Dialogo interreligioso in Asia: Vermander (La Civiltà Cattolica), “vivere e pregare fianco a fianco, riflettere su libertà religiosa e missione dello Stato”

Negli ultimi decenni in Asia le religioni, a livello di base, “si limitano a coesistere, più che a dialogare o collaborare” mentre i conflitti molto di rado sono “semplice­mente” religiosi; in genere sono “mescolati a fattori etnici, politi­ci, economici e sociali”. Inoltre, i credenti tendono a “sottolineare la specificità del loro credo e del loro stile di vita, piuttosto che acconsentire che altre esperienze di fede vengano espresse insieme con la loro”. A delineare il quadro è Benoît Vermander, professore di Scienze religiose all’Università Fudan di Shanghai, nel quaderno 4045 de “La Civiltà Cattolica”, il primo del 2019, in uscita sabato 5 gennaio.

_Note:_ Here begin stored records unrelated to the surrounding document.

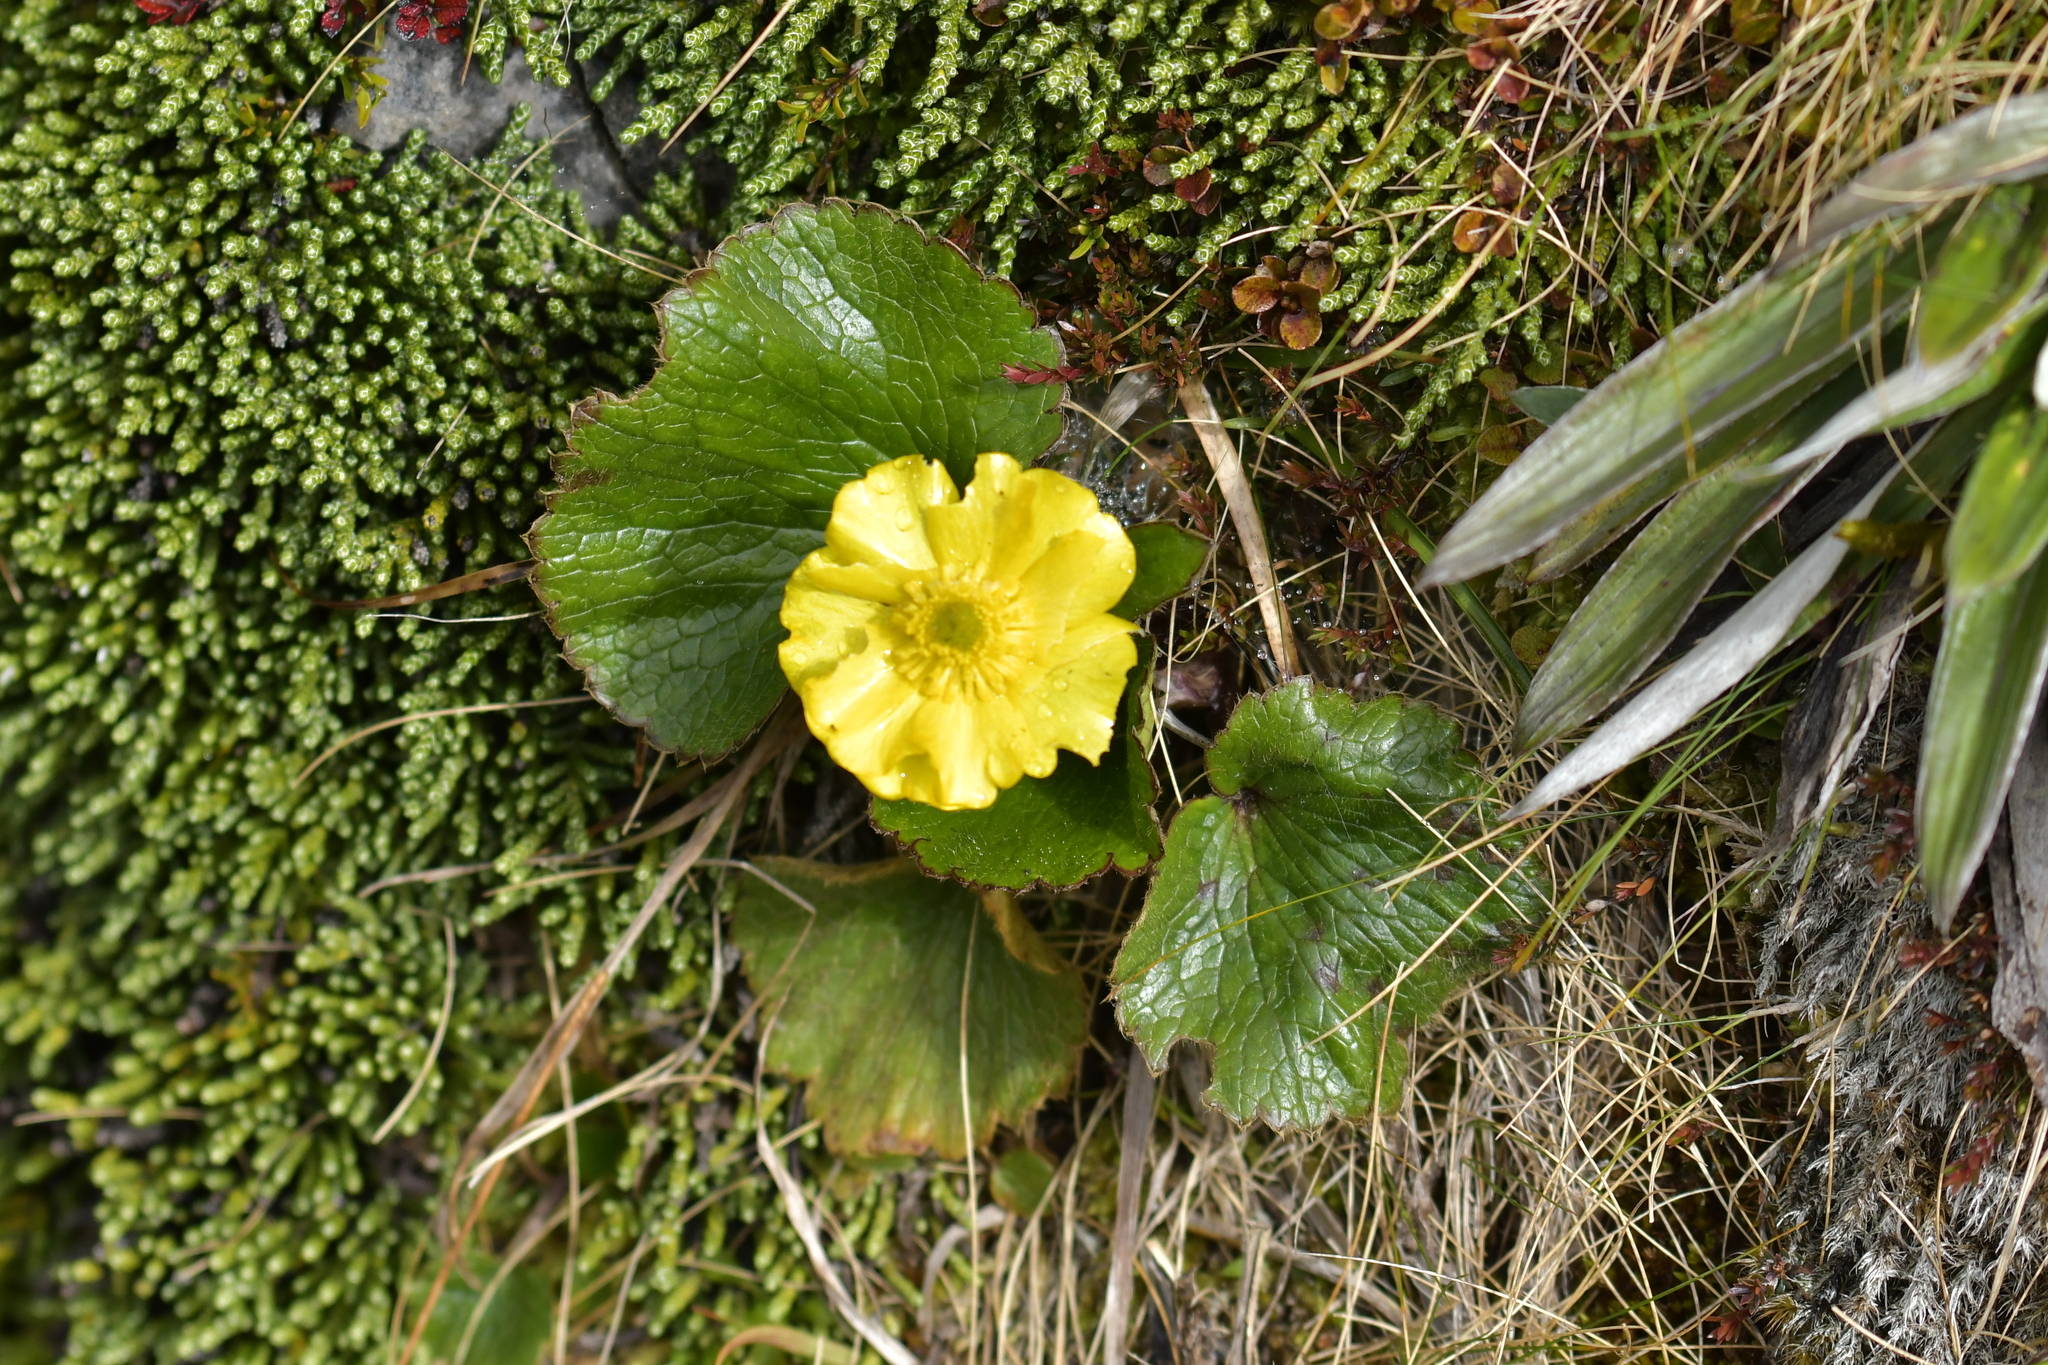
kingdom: Plantae
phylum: Tracheophyta
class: Magnoliopsida
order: Ranunculales
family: Ranunculaceae
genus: Ranunculus
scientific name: Ranunculus insignis
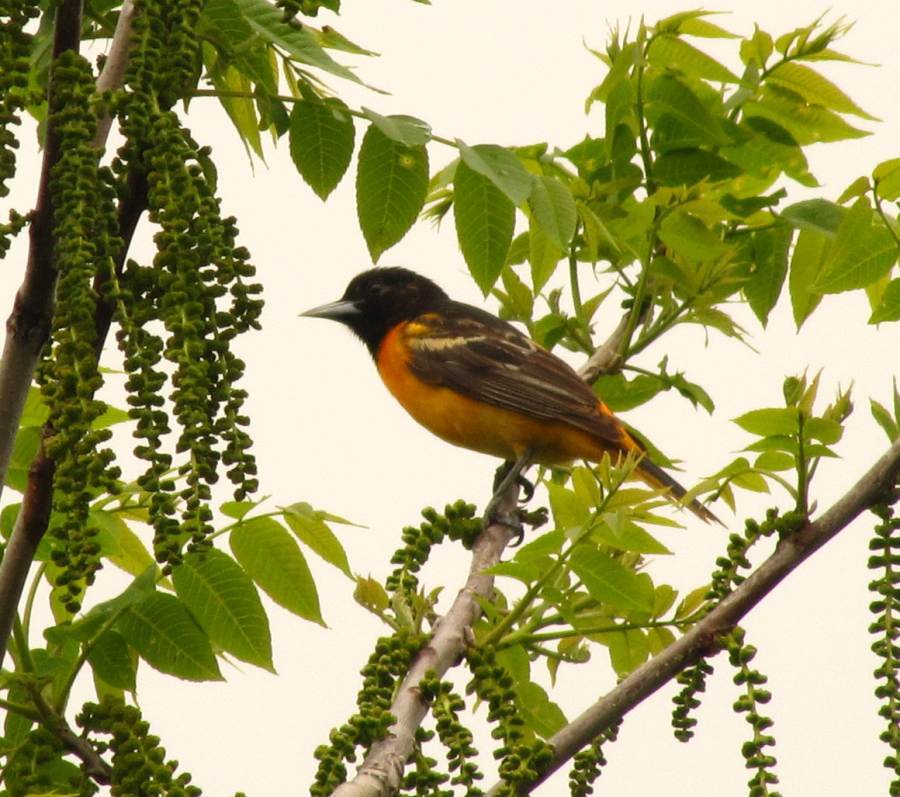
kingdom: Animalia
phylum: Chordata
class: Aves
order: Passeriformes
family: Icteridae
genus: Icterus
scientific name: Icterus galbula
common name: Baltimore oriole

Tuttavia, osserva, lo sviluppo so­ciale, culturale e politico dell’Asia “dipende in buona parte dal modo in cui le tradizioni religiose e le comunità di questo continente po­trebbero non soltanto coesistere, ma anche cooperare”. Secondo l’esperto, per offrire prospettive sul futuro del dialogo interreligioso nel continente, bisogna considerare in primo luogo “le radici nel passato” e distinguere le esperienze vissute nell’Asia meridionale da quelle vissute nell’Asia settentrionale. Tra queste, nel XVI secolo, la “Babele linguistica” dell’Asia meridionale, ostacolo all’evangelizzazione, cui si contrappose la relativa “unità linguistica” di Cina e Giappone. Secondo l’autore dell’articolo, le sfide da affrontare oggi sono: “Non rinunciare mai all’ideale di vivere e pregare fianco a fianco, come forma privilegiata di dialogo; apprezzare e interpretare meglio la grande varietà di classici religiosi letti e meditati in tutto il continente; collegare il principio della libertà religiosa con una riflessione sulla missione e sui doveri dello Stato”.